(Contour labeling items)

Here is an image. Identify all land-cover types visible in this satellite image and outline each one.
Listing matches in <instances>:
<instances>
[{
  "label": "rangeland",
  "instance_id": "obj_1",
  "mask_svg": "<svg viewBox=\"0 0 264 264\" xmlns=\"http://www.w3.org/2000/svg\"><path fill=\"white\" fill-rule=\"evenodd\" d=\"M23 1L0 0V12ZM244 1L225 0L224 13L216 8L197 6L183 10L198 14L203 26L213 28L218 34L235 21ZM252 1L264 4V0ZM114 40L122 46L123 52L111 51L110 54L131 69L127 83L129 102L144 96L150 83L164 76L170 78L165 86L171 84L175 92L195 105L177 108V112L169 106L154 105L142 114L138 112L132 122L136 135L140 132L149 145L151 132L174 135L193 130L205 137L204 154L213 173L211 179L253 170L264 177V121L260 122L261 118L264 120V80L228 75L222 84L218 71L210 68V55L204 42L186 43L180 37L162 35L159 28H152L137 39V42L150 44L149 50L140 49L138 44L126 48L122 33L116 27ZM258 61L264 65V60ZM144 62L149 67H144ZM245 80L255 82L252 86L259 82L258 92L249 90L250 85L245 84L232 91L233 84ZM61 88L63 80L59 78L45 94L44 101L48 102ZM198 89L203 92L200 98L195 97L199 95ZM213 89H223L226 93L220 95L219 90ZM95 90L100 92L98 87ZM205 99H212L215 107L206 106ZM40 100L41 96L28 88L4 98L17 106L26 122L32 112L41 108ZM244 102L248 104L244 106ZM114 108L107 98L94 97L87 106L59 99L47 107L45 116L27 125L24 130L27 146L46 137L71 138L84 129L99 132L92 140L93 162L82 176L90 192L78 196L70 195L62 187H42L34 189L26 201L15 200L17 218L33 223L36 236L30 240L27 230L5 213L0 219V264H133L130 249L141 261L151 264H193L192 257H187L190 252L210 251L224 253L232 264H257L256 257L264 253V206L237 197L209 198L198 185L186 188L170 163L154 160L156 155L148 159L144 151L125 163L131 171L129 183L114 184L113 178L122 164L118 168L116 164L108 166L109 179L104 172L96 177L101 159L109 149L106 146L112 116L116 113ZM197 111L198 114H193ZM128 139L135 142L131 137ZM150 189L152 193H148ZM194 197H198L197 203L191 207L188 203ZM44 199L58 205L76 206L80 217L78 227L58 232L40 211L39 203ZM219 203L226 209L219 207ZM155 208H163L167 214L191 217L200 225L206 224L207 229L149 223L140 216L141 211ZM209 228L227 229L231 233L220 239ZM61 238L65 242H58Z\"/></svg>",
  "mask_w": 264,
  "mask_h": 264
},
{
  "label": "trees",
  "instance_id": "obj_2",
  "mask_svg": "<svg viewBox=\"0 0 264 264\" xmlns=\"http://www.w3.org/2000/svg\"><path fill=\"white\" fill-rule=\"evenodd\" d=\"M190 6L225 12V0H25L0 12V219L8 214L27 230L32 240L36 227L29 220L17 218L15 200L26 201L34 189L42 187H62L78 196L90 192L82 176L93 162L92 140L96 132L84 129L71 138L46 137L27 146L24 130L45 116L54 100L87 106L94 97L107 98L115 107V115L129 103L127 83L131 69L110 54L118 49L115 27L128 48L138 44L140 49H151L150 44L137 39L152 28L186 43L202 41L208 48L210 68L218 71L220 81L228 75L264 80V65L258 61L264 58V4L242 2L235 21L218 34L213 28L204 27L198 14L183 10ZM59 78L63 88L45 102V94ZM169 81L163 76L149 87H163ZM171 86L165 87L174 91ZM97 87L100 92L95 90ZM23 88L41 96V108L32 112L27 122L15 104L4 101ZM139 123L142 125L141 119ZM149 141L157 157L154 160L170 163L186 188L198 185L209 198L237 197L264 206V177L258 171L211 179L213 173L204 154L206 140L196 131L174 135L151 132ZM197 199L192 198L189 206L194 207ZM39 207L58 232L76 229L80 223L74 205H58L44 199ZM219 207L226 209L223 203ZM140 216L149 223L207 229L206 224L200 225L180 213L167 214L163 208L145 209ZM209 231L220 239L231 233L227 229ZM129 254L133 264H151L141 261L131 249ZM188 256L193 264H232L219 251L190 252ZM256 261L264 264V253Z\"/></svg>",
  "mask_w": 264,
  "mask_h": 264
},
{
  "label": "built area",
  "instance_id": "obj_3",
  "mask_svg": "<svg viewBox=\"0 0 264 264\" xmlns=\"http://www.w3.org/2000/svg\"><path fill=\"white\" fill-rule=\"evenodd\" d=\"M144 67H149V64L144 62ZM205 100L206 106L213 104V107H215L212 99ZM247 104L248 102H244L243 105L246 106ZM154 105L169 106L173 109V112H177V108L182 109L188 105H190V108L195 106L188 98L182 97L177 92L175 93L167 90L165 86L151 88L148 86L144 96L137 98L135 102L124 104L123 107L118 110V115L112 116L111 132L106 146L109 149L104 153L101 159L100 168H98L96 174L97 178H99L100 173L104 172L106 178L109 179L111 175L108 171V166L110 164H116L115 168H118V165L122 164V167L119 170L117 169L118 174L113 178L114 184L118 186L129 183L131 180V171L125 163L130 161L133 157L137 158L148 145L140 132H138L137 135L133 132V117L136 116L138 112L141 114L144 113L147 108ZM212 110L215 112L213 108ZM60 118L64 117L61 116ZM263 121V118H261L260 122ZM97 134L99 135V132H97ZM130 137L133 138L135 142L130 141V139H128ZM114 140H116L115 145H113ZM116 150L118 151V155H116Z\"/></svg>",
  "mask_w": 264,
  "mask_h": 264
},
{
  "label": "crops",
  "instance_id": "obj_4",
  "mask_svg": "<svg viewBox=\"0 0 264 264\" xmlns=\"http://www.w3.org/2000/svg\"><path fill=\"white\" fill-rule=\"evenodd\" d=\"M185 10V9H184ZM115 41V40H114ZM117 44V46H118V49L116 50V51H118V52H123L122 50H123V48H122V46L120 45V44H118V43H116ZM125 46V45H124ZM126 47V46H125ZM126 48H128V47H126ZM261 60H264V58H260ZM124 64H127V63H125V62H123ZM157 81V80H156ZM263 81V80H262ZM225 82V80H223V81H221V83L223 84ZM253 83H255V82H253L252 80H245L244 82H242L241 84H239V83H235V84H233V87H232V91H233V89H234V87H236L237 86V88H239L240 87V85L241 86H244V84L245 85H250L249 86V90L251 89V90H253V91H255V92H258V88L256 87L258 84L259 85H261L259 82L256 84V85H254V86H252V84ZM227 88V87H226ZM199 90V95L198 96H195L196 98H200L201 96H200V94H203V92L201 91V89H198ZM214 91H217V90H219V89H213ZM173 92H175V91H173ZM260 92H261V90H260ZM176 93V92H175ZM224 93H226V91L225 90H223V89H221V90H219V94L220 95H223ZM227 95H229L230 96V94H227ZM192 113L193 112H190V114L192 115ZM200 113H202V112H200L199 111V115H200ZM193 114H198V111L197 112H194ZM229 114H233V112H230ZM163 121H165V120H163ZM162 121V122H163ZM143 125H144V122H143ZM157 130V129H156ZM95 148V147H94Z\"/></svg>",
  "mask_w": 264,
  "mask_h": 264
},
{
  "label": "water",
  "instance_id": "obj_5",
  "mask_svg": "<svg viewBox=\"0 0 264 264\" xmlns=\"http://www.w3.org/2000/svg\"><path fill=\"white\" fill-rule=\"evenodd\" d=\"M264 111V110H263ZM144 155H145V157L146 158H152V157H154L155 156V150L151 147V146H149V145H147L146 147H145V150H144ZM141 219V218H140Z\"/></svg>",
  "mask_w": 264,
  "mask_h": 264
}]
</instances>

Your goal:
All the data must be duplicated exactly, with nothing added or removed.

Written answer:
Here is an image. Identify all land-cover types visible in this satellite image and outline each one.
Listing matches in <instances>:
<instances>
[{
  "label": "rangeland",
  "instance_id": "obj_1",
  "mask_svg": "<svg viewBox=\"0 0 264 264\" xmlns=\"http://www.w3.org/2000/svg\"><path fill=\"white\" fill-rule=\"evenodd\" d=\"M23 1L0 0V12ZM244 1L225 0L224 13L216 8L197 6L183 10L198 14L203 26L213 28L218 34L235 21ZM252 1L264 4V0ZM114 40L122 46L123 52L111 51L110 54L131 69L127 83L129 102L144 96L150 83L164 76L170 78L165 86L171 84L175 92L195 105L177 108V112L169 106L154 105L142 114L138 112L132 122L136 135L140 132L149 145L151 132L174 135L193 130L205 137L204 154L213 173L211 179L253 170L264 177V121L260 122L261 118L264 120V80L228 75L222 84L218 71L210 68V55L204 42L186 43L180 37L162 35L159 28H152L137 39V42L150 44L149 50L140 49L138 44L126 48L122 33L116 27ZM258 61L264 65V60ZM144 62L149 67H144ZM245 80L255 82L252 86L259 82L258 92L249 90L250 85L245 84L232 91L233 84ZM61 88L63 80L59 78L45 94L44 101L48 102ZM198 89L203 92L200 98L195 97L199 95ZM213 89H223L226 93L220 95L219 90ZM95 90L100 92L98 87ZM205 99H212L215 107L206 106ZM40 100L41 96L28 88L4 98L17 106L26 122L32 112L41 108ZM244 102L248 104L244 106ZM114 108L107 98L94 97L87 106L59 99L47 107L45 116L27 125L24 130L27 146L46 137L71 138L84 129L99 132L92 140L93 162L82 176L90 192L78 196L70 195L62 187H42L34 189L26 201L15 200L17 218L33 223L36 236L30 240L27 230L5 213L0 219V264H133L130 249L141 261L151 264H193L192 257H187L190 252L210 251L224 253L232 264H257L256 257L264 253V206L237 197L209 198L198 185L186 188L170 163L154 160L156 155L148 159L144 151L125 163L131 171L129 183L114 184L113 178L122 164L118 168L116 164L108 166L109 179L104 172L96 177L101 159L109 149L106 146L112 116L116 113ZM197 111L198 114H193ZM128 139L135 142L131 137ZM150 189L152 193H148ZM194 197H198L197 203L191 207L188 203ZM44 199L58 205L76 206L80 217L78 227L58 232L40 211L39 203ZM219 203L226 209L219 207ZM155 208H163L167 214L191 217L200 225L206 224L207 229L149 223L140 216L141 211ZM209 228L227 229L231 233L220 239ZM61 238L65 242H58Z\"/></svg>",
  "mask_w": 264,
  "mask_h": 264
},
{
  "label": "trees",
  "instance_id": "obj_2",
  "mask_svg": "<svg viewBox=\"0 0 264 264\" xmlns=\"http://www.w3.org/2000/svg\"><path fill=\"white\" fill-rule=\"evenodd\" d=\"M190 6L225 12V0H25L0 12V219L8 214L27 230L32 240L36 227L29 220L17 218L15 200L26 201L34 189L42 187H62L78 196L90 192L82 176L93 162L92 140L96 132L84 129L71 138L46 137L27 146L24 130L45 116L54 100L87 106L94 97L107 98L115 107V115L129 103L127 83L131 69L110 54L118 49L115 27L128 48L138 44L140 49H151L150 44L137 39L152 28L186 43L202 41L208 48L210 68L218 71L220 81L228 75L264 80V65L258 61L264 58V4L242 2L235 21L218 34L213 28L204 27L198 14L183 10ZM59 78L63 88L45 102V94ZM169 81L163 76L149 87H163ZM171 86L165 87L174 91ZM97 87L100 92L95 90ZM23 88L41 96V108L32 112L27 122L15 104L4 101ZM139 123L142 125L141 119ZM149 141L157 157L154 160L170 163L186 188L198 185L209 198L237 197L264 206V177L258 171L211 179L213 173L204 154L206 140L196 131L174 135L151 132ZM197 199L192 198L189 206L194 207ZM39 207L58 232L76 229L80 223L74 205H58L44 199ZM219 207L226 209L223 203ZM140 216L149 223L207 229L206 224L200 225L180 213L167 214L163 208L145 209ZM209 231L220 239L231 233L227 229ZM129 254L133 264H151L141 261L131 249ZM188 256L193 264H232L219 251L190 252ZM256 261L264 264V253Z\"/></svg>",
  "mask_w": 264,
  "mask_h": 264
},
{
  "label": "built area",
  "instance_id": "obj_3",
  "mask_svg": "<svg viewBox=\"0 0 264 264\" xmlns=\"http://www.w3.org/2000/svg\"><path fill=\"white\" fill-rule=\"evenodd\" d=\"M144 67H149V64L144 62ZM205 100L206 106L213 104V107H215L212 99ZM247 104L248 102H244L243 105L246 106ZM154 105L169 106L173 109V112H177V108L182 109L188 105H190V108L195 106L188 98L182 97L177 92L175 93L167 90L165 86L151 88L148 86L144 96L137 98L135 102L124 104L123 107L118 110V115L112 116L111 132L106 146L109 149L104 153L101 159L100 168H98L96 174L97 178H99L100 173L104 172L106 178L109 179L111 175L108 171V166L110 164H116L115 168H118V165L122 164V167L119 170L117 169L118 174L113 178L114 184L118 186L129 183L131 180V171L125 163L130 161L133 157L137 158L148 145L140 132H138L137 135L133 132V117L136 116L138 112L141 114L144 113L147 108ZM212 110L215 112L213 108ZM60 118L64 117L61 116ZM263 121V118H261L260 122ZM97 134L99 135V132H97ZM130 137L133 138L135 142L130 141V139H128ZM114 140H116L115 145H113ZM116 150L118 151V155H116Z\"/></svg>",
  "mask_w": 264,
  "mask_h": 264
},
{
  "label": "crops",
  "instance_id": "obj_4",
  "mask_svg": "<svg viewBox=\"0 0 264 264\" xmlns=\"http://www.w3.org/2000/svg\"><path fill=\"white\" fill-rule=\"evenodd\" d=\"M185 10V9H184ZM115 41V40H114ZM117 44V46H118V49L116 50V51H118V52H123L122 50H123V48H122V46L120 45V44H118V43H116ZM125 46V45H124ZM126 47V46H125ZM126 48H128V47H126ZM261 60H264V58H260ZM124 64H127V63H125V62H123ZM157 81V80H156ZM263 81V80H262ZM225 82V80H223V81H221V83L223 84ZM253 83H255V82H253L252 80H245L244 82H242L241 84H239V83H235V84H233V87H232V91H233V89H234V87H236L237 86V88H239L240 87V85L241 86H244V84L245 85H250L249 86V90L251 89V90H253V91H255V92H258V88L256 87L258 84L259 85H261L259 82L256 84V85H254V86H252V84ZM227 88V87H226ZM199 90V95L198 96H195L196 98H200L201 96H200V94H203V92L201 91V89H198ZM214 91H217V90H219V89H213ZM173 92H175V91H173ZM260 92H261V90H260ZM176 93V92H175ZM224 93H226V91L225 90H223V89H221V90H219V94L220 95H223ZM227 95H229L230 96V94H227ZM192 113L193 112H190V114L192 115ZM200 113H202V112H200L199 111V115H200ZM193 114H198V111L197 112H194ZM229 114H233V112H230ZM163 121H165V120H163ZM162 121V122H163ZM143 125H144V122H143ZM157 130V129H156ZM95 148V147H94Z\"/></svg>",
  "mask_w": 264,
  "mask_h": 264
},
{
  "label": "water",
  "instance_id": "obj_5",
  "mask_svg": "<svg viewBox=\"0 0 264 264\" xmlns=\"http://www.w3.org/2000/svg\"><path fill=\"white\" fill-rule=\"evenodd\" d=\"M264 111V110H263ZM144 155H145V157L146 158H152V157H154L155 156V150L151 147V146H149V145H147L146 147H145V150H144ZM141 219V218H140Z\"/></svg>",
  "mask_w": 264,
  "mask_h": 264
}]
</instances>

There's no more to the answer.